Pick up the passage on Hubble's detection of the most distant single star and continue it from its last sentence.

Reading passage:
········
The NASA/ESA Hubble Space Telescope has established an extraordinary new benchmark: detecting the light of a star that existed within the first billion years after the Universe’s birth in the Big Bang (at a redshift of 6.2) — the most distant individual star ever seen. This sets up a major target for the NASA/ESA/CSA James Webb Space Telescope in its first year
This find is a huge leap back in time compared to the previous single-star record holder; detected by Hubble in 2018. That star existed when the universe was about 4 billion years old, or 30 percent of its current age, at a time that astronomers refer to as “redshift 1.5.” Scientists use the word “redshift” because as the Universe expands, light from distant objects is stretched or “shifted” to longer, redder wavelengths as it travels toward us.
But the newly detected star is so far away that its light has taken 12.9 billion years to reach Earth, appearing to us as it did when the universe was only 7 percent of its current age, at redshift 6.2. The smallest objects previously seen at such a great distance are clusters of stars, embedded inside early galaxies.
“We almost didn’t believe it at first, it was so much farther than the previous most distant, highest redshift star,” said astronomer Brian Welch of the Johns Hopkins University in Baltimore, lead author of the paper describing the discovery, which is published in the journal Nature. The discovery was made from data collected during Hubble’s RELICS (Reionization Lensing Cluster Survey) program, led by co-author Dan Coe at the Space Telescope Science Institute (STScI).
“Normally at these distances, entire galaxies look like small smudges, the light from millions of stars blending together,” said Welch. “The galaxy hosting this star has been magnified and distorted by gravitational lensing into a long crescent that we named the Sunrise Arc.” After studying the galaxy in detail, Welch determined that one feature is an extremely magnified star that he called Earendel, which means “morning star” in Old English. The discovery holds the promise of opening up an uncharted era of very early star formation.
········
Entries supplied:

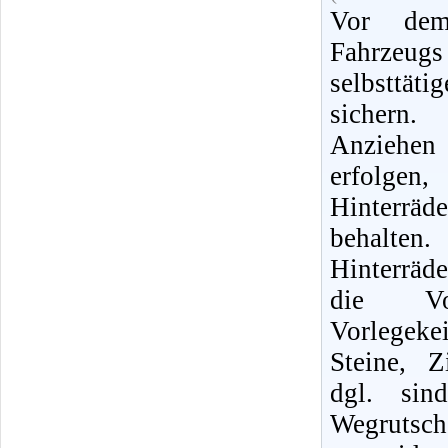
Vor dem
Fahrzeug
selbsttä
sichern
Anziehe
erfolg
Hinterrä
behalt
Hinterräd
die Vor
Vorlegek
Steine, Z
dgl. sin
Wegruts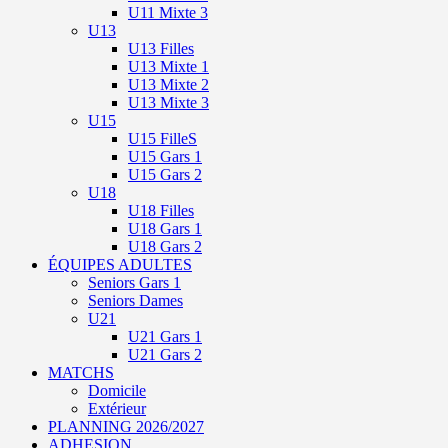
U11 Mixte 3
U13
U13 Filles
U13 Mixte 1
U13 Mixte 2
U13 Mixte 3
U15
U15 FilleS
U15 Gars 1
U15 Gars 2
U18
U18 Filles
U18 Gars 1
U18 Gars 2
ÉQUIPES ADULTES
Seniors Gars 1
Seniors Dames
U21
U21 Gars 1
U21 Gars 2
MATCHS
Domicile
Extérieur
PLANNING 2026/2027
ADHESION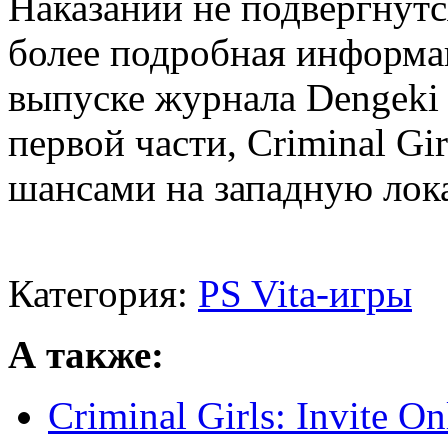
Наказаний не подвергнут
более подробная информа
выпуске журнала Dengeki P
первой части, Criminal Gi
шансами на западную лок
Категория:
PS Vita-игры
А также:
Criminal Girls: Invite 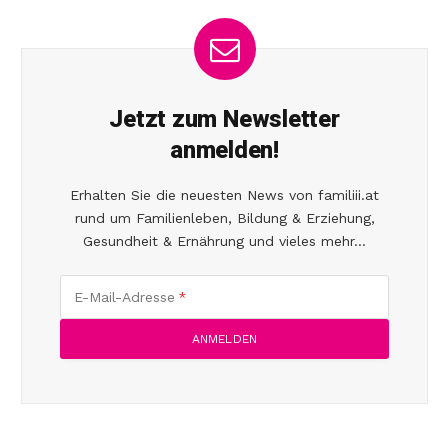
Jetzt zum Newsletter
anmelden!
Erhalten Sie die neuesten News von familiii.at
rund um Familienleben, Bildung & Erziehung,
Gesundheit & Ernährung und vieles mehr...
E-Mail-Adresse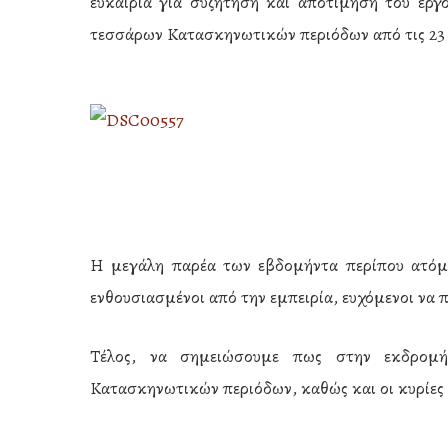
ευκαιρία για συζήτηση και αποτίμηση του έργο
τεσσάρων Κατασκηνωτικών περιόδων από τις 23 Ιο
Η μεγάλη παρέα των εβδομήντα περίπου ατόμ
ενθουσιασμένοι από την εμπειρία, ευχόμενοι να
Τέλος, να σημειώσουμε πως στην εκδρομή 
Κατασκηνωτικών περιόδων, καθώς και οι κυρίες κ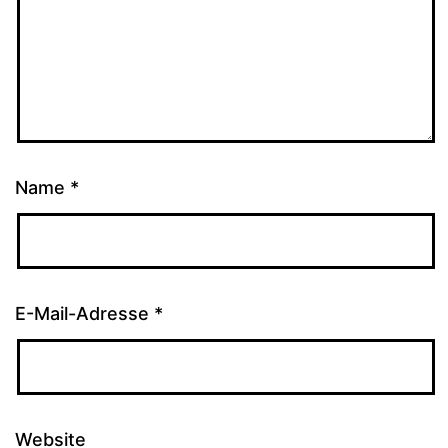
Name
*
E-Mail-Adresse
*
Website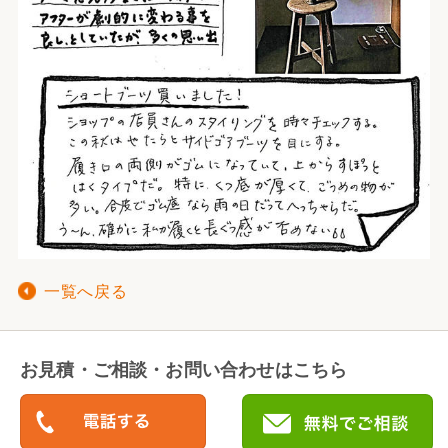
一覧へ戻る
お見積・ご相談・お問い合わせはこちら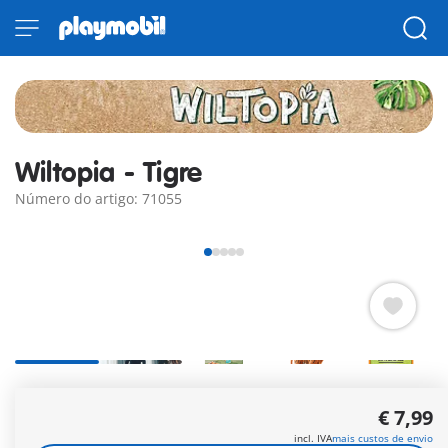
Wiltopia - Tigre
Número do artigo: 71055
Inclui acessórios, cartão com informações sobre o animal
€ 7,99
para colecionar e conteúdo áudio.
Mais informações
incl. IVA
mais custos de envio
········
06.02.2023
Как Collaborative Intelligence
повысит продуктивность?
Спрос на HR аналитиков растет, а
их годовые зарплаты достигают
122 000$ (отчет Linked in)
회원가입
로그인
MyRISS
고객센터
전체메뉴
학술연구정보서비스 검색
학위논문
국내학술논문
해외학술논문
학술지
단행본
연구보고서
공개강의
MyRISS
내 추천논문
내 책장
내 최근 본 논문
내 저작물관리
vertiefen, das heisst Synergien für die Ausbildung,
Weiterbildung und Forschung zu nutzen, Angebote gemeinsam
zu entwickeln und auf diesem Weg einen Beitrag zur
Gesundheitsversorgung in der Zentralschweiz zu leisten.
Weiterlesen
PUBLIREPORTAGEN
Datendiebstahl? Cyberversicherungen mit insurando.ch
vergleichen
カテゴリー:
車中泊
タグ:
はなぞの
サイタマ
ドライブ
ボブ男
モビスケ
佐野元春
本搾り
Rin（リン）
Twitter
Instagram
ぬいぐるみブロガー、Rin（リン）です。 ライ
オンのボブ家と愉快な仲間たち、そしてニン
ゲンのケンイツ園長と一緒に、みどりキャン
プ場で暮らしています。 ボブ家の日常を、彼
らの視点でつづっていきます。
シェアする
········
Result:
“Earendel existed so long ago that it may not have had all the same raw materials as the stars around us today,” Welch explained. “Studying Earendel will be a window onto an era of the Universe that we are unfamiliar with, but that led to everything we do know. It’s like we’ve been reading a really interesting book, but we started with the second chapter, and now we will have a chance to see how it all got started,” Welch said.
“There’s a long-standing theoretical prediction that stars that form solely out of the elements that were forged shortly after the Big Bang — hydrogen, helium and trace amounts of lithium — should be more massive than the stars that form today,” added team member Erik Zackrisson, of the Department of Physics and Astronomy at Uppsala University in Sweden. “These primordial stars, known as Population III stars, have so far eluded observers, but could be rendered detectable if subject to very high magnification by gravitational lensing, as in the case of the Earendel object.”
The research team estimates that Earendel is at least 50 times the mass of our Sun and millions of times as bright, rivalling the most massive stars known. But even such a brilliant, very high-mass star would be impossible to see at such a great distance without the aid of natural magnification by a huge galaxy cluster, in this case known as WHL0137-08, sitting between us and Earendel. The mass of the galaxy cluster warps the fabric of space, creating a powerful natural magnifying glass that distorts and greatly amplifies the light from distant objects behind it.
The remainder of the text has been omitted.